Skip to content

Building vibe-check: 1,563 Lines I Deleted

How vibe-check became validation infrastructure for AI coding sessions by turning git history into reliability metrics.

November 29, 2025·5 min read
#vibe-coding#ai-development#developer-tools#open-source

This essay is part of the reliable AI-assisted delivery trail: proof, method, and judgment for making fast AI work reviewable and safe to ship. Start with the curated writing paths or inspect the proof.

1,563 Lines of Math That Solved a Problem Nobody Had

Five hours into building vibe-check, an ML prediction system existed. Ordered Logistic Regression. Expected Calibration Error. The whole academic stack. It predicted which trust level to use for a given task.

The problem: you already know what task you're doing. Nobody needs a model to tell them that OAuth integration is riskier than formatting code.

Provided data:

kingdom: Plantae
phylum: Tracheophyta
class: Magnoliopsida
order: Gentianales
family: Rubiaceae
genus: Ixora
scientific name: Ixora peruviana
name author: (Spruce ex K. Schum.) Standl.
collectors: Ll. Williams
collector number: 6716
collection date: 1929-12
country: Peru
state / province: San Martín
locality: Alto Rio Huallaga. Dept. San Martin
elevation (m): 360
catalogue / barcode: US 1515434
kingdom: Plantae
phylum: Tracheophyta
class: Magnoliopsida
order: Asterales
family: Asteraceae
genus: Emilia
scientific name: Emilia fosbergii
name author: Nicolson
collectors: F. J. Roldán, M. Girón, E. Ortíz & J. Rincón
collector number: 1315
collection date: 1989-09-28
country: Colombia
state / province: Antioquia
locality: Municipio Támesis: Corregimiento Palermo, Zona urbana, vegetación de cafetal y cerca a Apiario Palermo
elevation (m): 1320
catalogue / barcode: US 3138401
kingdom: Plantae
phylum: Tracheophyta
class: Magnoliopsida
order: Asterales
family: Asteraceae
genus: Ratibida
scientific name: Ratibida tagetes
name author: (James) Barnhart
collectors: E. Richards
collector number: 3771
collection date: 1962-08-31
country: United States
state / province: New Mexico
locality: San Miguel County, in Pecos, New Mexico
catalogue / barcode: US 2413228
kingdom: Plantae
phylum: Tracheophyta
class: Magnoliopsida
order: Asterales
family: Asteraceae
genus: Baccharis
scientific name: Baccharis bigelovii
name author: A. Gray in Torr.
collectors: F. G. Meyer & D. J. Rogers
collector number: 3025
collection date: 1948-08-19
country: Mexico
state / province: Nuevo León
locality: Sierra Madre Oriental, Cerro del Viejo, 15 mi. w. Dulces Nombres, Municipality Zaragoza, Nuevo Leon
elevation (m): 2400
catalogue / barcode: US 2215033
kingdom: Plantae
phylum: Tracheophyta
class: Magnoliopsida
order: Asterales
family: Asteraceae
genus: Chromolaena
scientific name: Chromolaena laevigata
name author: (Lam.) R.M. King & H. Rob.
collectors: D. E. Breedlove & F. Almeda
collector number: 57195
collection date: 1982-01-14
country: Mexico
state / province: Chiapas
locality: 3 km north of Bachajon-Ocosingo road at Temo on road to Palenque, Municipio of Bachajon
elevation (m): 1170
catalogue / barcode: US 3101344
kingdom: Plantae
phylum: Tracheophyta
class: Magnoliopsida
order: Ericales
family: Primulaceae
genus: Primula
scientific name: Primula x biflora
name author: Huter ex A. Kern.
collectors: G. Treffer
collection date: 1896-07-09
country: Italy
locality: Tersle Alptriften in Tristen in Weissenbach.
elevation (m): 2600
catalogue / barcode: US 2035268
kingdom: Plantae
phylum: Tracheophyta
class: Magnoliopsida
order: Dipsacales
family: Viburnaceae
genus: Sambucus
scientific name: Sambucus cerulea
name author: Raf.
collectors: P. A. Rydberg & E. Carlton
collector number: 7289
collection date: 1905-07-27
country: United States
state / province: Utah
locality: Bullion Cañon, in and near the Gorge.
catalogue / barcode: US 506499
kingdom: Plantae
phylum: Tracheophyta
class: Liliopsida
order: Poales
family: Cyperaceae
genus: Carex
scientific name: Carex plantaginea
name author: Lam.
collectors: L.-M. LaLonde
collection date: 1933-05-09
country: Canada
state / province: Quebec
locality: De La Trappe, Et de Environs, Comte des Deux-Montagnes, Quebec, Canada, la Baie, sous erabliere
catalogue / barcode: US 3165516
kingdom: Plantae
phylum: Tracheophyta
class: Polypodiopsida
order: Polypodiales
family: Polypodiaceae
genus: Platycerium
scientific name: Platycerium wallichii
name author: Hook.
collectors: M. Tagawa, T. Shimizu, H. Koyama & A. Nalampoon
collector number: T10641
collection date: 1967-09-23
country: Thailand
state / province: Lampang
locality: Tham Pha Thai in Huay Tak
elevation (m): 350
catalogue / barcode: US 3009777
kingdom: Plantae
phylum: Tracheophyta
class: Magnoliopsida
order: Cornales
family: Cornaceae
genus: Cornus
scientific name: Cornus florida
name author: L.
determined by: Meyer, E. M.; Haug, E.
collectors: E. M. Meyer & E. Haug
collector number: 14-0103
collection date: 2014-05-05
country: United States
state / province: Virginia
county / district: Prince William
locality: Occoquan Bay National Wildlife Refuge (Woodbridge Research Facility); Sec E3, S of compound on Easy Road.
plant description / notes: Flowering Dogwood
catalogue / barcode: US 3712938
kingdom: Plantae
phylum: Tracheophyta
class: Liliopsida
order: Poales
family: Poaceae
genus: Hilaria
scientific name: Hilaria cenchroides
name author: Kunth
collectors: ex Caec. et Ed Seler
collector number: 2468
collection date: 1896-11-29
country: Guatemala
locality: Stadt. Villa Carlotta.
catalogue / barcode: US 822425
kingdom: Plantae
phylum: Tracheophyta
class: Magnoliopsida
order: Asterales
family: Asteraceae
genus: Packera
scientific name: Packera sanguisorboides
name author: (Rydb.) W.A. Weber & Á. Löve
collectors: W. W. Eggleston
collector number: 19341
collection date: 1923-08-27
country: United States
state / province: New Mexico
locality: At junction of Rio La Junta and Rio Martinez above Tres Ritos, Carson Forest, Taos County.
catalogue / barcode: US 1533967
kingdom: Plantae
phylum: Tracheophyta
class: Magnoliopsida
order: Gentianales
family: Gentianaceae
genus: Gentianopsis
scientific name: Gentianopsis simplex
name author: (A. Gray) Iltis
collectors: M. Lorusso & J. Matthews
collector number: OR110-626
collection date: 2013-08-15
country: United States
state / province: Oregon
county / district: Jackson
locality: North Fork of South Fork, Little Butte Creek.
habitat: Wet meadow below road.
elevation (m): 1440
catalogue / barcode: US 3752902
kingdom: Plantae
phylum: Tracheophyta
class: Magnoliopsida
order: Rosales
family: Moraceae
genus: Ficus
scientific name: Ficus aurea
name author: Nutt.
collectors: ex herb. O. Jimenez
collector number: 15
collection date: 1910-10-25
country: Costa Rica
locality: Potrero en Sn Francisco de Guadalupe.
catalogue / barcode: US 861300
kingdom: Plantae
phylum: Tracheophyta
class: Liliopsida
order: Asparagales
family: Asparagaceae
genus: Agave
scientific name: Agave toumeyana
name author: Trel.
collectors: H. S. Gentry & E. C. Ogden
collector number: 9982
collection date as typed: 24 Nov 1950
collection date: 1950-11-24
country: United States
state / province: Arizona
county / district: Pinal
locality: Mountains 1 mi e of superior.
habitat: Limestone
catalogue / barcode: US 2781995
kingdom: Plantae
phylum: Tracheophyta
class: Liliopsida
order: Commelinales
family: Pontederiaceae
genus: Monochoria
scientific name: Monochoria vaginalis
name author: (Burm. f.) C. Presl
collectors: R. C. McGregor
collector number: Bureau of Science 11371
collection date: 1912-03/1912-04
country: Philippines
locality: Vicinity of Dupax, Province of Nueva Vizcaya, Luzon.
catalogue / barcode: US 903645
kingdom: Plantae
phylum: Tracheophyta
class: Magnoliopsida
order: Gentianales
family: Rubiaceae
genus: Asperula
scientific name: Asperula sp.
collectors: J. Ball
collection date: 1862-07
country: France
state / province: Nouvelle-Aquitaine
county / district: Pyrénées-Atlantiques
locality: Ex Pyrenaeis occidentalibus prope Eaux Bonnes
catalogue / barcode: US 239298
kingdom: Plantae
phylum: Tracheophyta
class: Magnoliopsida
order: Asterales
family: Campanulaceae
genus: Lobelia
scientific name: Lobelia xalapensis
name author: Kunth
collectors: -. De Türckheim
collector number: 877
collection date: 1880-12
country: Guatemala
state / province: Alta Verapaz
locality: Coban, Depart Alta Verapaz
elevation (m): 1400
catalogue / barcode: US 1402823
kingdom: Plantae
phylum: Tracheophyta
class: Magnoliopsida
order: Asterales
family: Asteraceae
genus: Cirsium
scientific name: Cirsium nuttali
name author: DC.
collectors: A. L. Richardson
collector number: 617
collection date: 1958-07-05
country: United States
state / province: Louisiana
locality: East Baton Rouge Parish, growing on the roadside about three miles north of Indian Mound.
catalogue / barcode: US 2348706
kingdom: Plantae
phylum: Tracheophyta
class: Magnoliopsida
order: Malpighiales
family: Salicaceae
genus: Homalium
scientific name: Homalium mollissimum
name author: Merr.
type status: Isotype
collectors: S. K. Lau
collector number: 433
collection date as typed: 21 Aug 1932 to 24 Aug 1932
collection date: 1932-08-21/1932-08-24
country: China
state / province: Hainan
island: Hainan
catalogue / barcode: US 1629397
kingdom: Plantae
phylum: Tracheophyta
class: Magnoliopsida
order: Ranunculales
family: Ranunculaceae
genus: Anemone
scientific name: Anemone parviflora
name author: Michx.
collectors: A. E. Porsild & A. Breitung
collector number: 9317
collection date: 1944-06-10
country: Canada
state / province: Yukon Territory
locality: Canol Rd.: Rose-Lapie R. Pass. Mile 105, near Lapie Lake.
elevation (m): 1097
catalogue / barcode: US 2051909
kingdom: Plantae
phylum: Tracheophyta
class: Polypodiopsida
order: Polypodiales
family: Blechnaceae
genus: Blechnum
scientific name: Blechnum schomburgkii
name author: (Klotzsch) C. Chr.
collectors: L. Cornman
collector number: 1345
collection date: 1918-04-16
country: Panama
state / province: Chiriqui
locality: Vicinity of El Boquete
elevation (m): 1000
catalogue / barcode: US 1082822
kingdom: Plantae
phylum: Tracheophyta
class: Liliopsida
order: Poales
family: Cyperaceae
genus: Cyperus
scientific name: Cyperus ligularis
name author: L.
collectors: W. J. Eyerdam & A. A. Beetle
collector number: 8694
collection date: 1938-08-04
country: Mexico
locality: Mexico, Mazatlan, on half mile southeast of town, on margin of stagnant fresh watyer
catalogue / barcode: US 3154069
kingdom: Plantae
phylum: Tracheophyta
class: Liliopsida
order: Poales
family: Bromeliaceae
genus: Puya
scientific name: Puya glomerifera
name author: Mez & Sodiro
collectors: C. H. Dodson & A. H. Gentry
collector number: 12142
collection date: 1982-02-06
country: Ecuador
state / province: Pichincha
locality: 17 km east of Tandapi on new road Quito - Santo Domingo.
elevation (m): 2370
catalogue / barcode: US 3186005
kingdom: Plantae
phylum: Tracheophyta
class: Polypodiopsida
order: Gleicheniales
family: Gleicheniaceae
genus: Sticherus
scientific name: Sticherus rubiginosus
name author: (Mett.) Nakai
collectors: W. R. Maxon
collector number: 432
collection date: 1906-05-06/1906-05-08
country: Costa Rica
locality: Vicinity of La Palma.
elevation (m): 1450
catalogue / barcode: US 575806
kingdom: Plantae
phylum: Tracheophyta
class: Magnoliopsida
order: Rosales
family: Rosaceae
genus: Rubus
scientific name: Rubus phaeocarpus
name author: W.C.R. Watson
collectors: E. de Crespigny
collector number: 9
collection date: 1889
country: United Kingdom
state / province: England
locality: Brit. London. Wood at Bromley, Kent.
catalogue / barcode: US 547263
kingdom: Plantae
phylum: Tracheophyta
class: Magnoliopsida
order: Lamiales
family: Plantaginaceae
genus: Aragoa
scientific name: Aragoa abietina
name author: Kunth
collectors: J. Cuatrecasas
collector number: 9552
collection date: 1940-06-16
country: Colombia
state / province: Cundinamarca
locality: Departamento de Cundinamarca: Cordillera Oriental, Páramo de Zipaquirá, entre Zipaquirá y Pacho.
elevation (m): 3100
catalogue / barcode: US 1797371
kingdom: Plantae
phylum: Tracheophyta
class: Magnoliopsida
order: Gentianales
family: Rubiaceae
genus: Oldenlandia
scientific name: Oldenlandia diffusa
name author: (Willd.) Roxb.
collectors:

What you should do:
Pick up the essay about building vibe-check after its last sentence and keep writing it. You won't need the listing.

Written response:
git rm -rf src/recommend/    # Ordered logistic regression
git rm -rf src/calibration/  # ECE calculations
git rm src/commands/level.ts # The prediction command

1,563 lines deleted. One commit. Twenty-one hours after implementing it.

In the two hours after that deletion, more useful features shipped than in the entire previous day. The ML system was occupying the mental space where real features needed to be.

MetricValue
Time building ML5h 18m
Time ML existed21h 31m
Lines deleted1,563
Time from delete to next ship1h 58m

The lesson was about trust calibration. At L4 (high trust), the instinct was to ask the AI to "fix the ML tests." It would have done it. The feature would have shipped and required maintenance forever. By dropping to L1 (verify every line), the real problem became visible: the feature itself was wrong.

That experience is why vibe-check exists. It surfaces patterns from your git history so you can catch yourself before sinking five hours into the wrong thing. It is the discipline between generation and trust made measurable: generation is cheap, proving the output is worth shipping is the scarce part.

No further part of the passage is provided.